Self-Hosted Apps Distributed as Single Static Binaries Instead of Interpreter-Plus-Docker Stacks
A photo of a self-hosting newbie getting cooked by n8n + Python topped r/selfhosted with 3,372 upvotes and triggered a long, knowledgeable thread about why FOSS web apps are still so painful to install. The recurring complaint isn't that Docker is hard — it's that every project ships a 200-line compose file with hardcoded hosts, missing env vars, weird non-root UID gotchas, and an interpreter (Python, PHP, Ruby, Node) that drags in its own version-management hell. Multiple top commenters explicitly ask for an Apple-style 'self-contained binary, no external dependencies, no interpreters' as the FOSS default. Caddy already proves the pattern works. The wedge isn't a new self-hosted app — it's a curated catalog or build-tooling layer that systematically converts the popular FOSS web apps into single-binary distributions.
Two paths and they don't compete. Path A is a packager — a tool that takes a popular self-hosted Python/Node app and produces a single static Linux binary with embedded SQLite by default and PG/MySQL behind a flag. Path B is a 'works from defaults' grade for the existing catalog: install every app from its quickstart on a fresh VM, score it on whether the user hits any error before first successful login, and rank publicly. Path B is achievable in a weekend and would do more for the ecosystem than another Umbrel competitor.

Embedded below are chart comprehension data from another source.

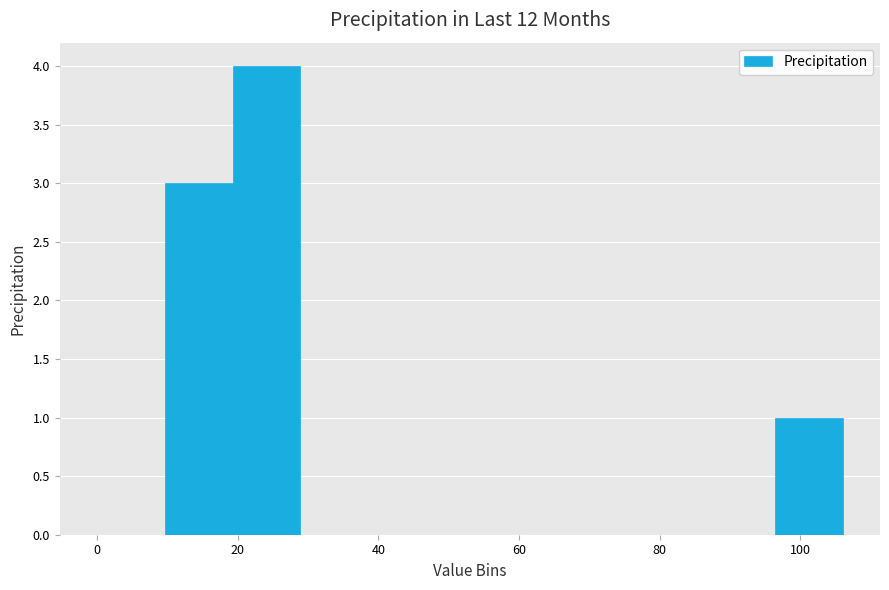

Reading left to right, list every bar in this chart as the range it spans on the x-axis followed by its height. Neither the bar edges nor the heights are printed on the chart, so give them approximately, as read against the axes.

0 to 10: 0
10 to 20: 3
20 to 28: 4
28 to 38: 0
38 to 48: 0
48 to 58: 0
58 to 68: 0
68 to 78: 0
78 to 86: 0
86 to 96: 0
96 to 106: 1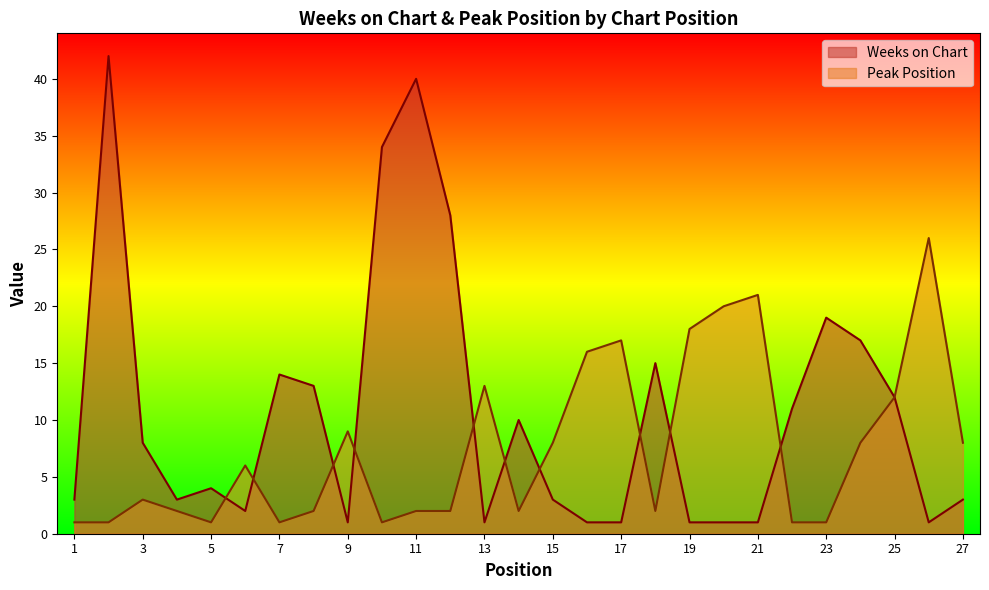

At which category does Peak Position reach its first local peak?

3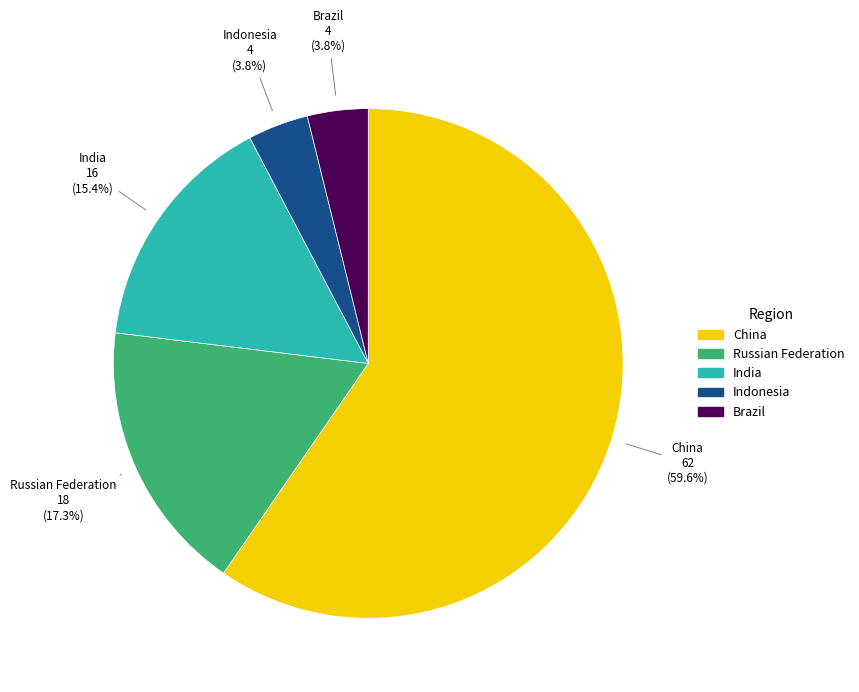

Is there any slice that represents more than half of the pie?

Yes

landscape (5 existing solutions)
The self-hosted ecosystem keeps adding higher-level wrappers (Umbrel, Coolify, Cosmos) but the underlying apps still ship as interpreter-plus-database compose files with subtle bugs the wrapper can't fix. Caddy is the lone proof that a popular FOSS app can ship as one Go binary with sane defaults. Nobody is funding the unglamorous work of converting Vaultwarden, Immich, Paperless, Audiobookshelf, Linkwarden, etc. into the same shape — or, at minimum, scoring and ranking apps by 'works from defaults' so non-technical users can pick safely.